Campagne 2019 déjà mal partie ?

Les agriculteurs sont dans l’attente d’une aide de 240 euros par hectare pour l’achat d’intrant (120 euros d’aide à la production pas utilisée par le CPCS, 120 euros du Département). Pour que les planteurs puissent se tourner vers les banques pour reconstituer leur trésorerie en attendant le versement de cette aide, la ministre a annoncé un courrier concrétisant l’engagement financier de l’État. Or, la CGPER constate que le courrier n’est toujours pas arrivé, il serait encore dans les couloirs, ce qui bloque le versement de toute avance. Si cette avance n’est pas arrivée le 30 novembre pas arrivé, alors la campagne 2019 est grandement compromise, souligne la CGPER. En effet, l’aide du CPCS ne sera versée qu’en février-mars l’année prochaine, et c’est l’incertitude pour celle du Département. Le syndicat demande à la collectivité d’accélérer la procédure. Il constate que dès le mois d’avril, des maraîchers avaient demandé une aide du Conseil départemental, et que six mois plus tard les fonds ne sont toujours pas versés en raison d’un manque de pièce justificative.

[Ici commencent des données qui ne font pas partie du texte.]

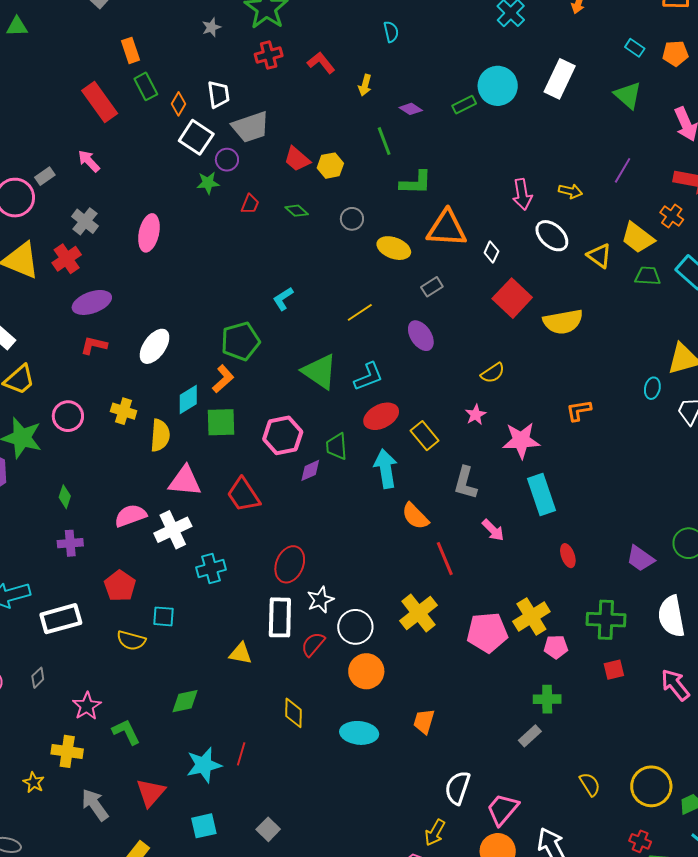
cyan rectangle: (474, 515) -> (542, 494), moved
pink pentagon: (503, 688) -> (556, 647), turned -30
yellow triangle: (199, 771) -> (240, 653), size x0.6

Inadmissible de devoir mendier

Or, la CGPER rappelle que « tous les planteurs de canne sont « fichés », la surface de leurs exploitations et leurs productions sont connues. Pourquoi encore avoir besoin de paperasse ? C’est une perte de temps… »
« Subir encore une 2e campagne comme cela, ce n’est pas possible », affirme Jean-Michel Moutama, « il est inadmissible encore aujourd’hui que les planteurs en soient encore à mendier un petit bon pour vivre quand on voit les richesses que dégage la canne à sucre », d’où les propositions de la CGPER pour le futur.